_ENTRIES SHOWN_
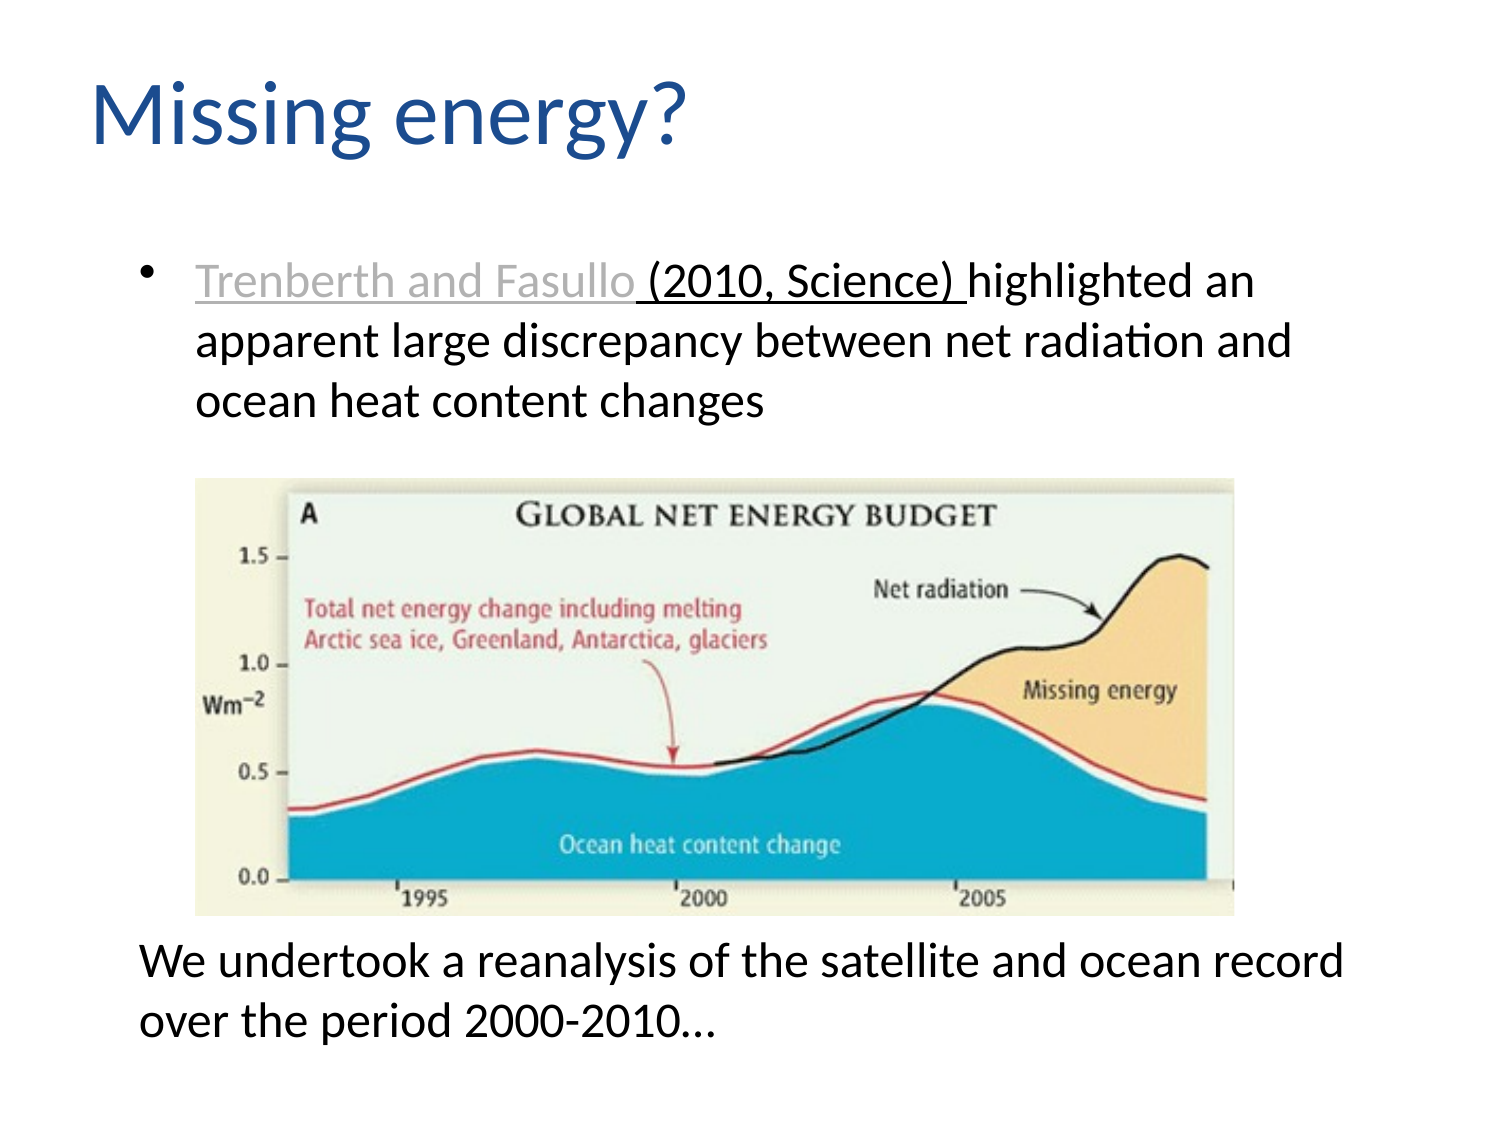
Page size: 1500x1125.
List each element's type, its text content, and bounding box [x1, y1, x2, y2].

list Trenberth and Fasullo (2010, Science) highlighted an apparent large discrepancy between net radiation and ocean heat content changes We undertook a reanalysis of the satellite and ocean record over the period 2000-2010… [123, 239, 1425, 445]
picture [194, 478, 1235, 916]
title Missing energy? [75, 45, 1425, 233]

_PROBLEM TO SOLVE_
Drop every image, please, and write out the data above exactly as shown.

_SOLUTION BELOW_
Page size: 1500x1125.
List each element's type, its text content, and bounding box [x1, y1, x2, y2].

list Trenberth and Fasullo (2010, Science) highlighted an apparent large discrepancy between net radiation and ocean heat content changes We undertook a reanalysis of the satellite and ocean record over the period 2000-2010… [123, 239, 1425, 445]
picture [194, 478, 1235, 916]
title Missing energy? [75, 45, 1425, 233]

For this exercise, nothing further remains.